RECORDS FOR THE EXERCISE Start Marker
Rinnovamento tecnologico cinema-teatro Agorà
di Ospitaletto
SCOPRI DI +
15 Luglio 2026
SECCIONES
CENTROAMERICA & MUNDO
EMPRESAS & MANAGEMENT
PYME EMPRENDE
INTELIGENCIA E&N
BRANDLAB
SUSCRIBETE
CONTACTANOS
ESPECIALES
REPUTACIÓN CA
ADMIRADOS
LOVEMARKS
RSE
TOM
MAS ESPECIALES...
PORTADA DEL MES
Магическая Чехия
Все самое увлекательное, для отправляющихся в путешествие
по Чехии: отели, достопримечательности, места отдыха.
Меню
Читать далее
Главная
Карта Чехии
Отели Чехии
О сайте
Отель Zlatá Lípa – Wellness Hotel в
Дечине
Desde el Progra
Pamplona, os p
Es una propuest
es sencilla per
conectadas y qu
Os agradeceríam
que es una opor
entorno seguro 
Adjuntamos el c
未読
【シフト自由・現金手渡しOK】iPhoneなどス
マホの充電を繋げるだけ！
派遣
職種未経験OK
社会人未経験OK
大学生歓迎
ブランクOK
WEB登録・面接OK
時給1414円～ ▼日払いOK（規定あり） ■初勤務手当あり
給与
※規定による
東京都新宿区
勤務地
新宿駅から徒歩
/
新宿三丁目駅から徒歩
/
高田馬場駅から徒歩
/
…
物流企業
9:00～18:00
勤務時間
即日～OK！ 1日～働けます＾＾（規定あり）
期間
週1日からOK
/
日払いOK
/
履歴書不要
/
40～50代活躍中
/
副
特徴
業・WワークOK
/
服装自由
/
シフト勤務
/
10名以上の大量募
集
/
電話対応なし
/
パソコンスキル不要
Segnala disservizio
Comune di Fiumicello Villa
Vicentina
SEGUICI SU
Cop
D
RECORDS FOR THE EXERCISE End Marker
RECORDS FOR THE EXERCISE Start Marker
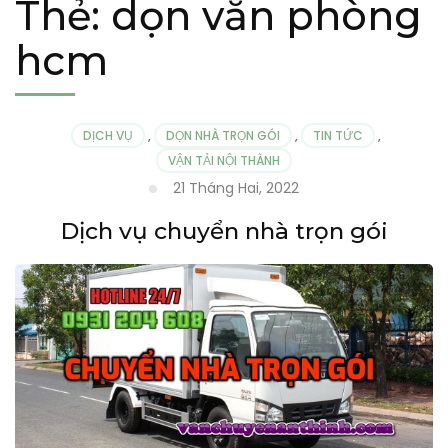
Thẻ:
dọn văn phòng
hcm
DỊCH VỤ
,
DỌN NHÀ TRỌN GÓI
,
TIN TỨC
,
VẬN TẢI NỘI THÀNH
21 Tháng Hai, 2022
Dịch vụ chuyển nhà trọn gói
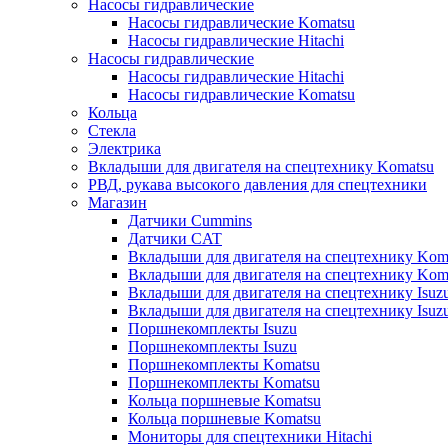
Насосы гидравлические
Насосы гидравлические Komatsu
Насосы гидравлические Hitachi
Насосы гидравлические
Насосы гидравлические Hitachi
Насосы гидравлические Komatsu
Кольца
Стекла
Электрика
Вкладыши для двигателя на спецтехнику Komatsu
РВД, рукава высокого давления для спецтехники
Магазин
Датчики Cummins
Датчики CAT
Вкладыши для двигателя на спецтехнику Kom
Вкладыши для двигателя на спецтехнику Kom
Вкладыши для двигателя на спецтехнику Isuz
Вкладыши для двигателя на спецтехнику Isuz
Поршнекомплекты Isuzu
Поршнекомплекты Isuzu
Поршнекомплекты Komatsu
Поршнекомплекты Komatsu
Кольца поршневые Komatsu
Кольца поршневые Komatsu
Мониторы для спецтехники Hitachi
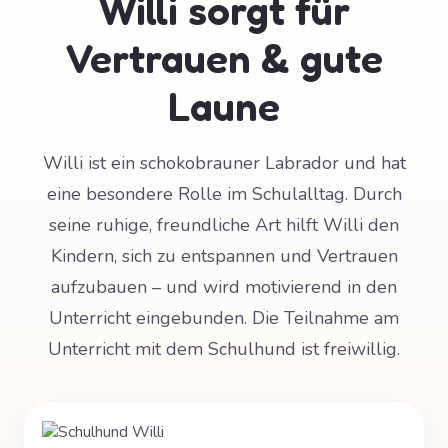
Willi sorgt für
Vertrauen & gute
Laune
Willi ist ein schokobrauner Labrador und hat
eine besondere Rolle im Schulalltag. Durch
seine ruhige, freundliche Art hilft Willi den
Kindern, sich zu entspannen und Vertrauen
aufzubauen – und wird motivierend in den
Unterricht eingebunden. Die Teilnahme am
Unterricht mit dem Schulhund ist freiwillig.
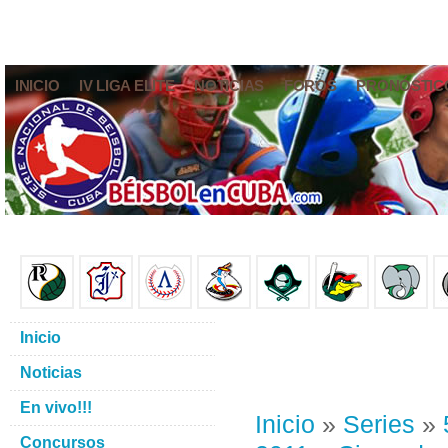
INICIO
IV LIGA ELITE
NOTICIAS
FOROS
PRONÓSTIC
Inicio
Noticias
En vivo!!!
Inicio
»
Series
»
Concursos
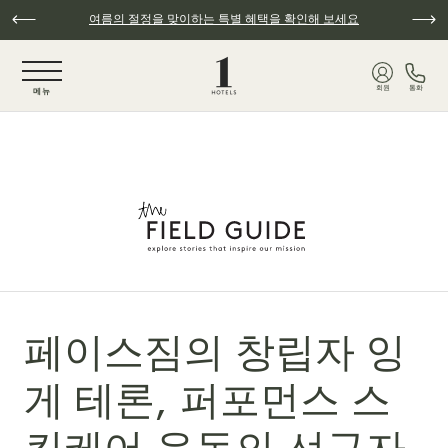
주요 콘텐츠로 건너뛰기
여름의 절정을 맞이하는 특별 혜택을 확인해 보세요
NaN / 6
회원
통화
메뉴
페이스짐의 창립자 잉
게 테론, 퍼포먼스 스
RECORDS FOR THE EXERCISE End Marker
*WHAT TO PRODUCE*:
In the material above, show every line where the word "Чехии" turns up.

*OUTPUT FOR THIS TASK*:
по Чехии: отели, достопримечательности, места отдыха.
Карта Чехии
Отели Чехии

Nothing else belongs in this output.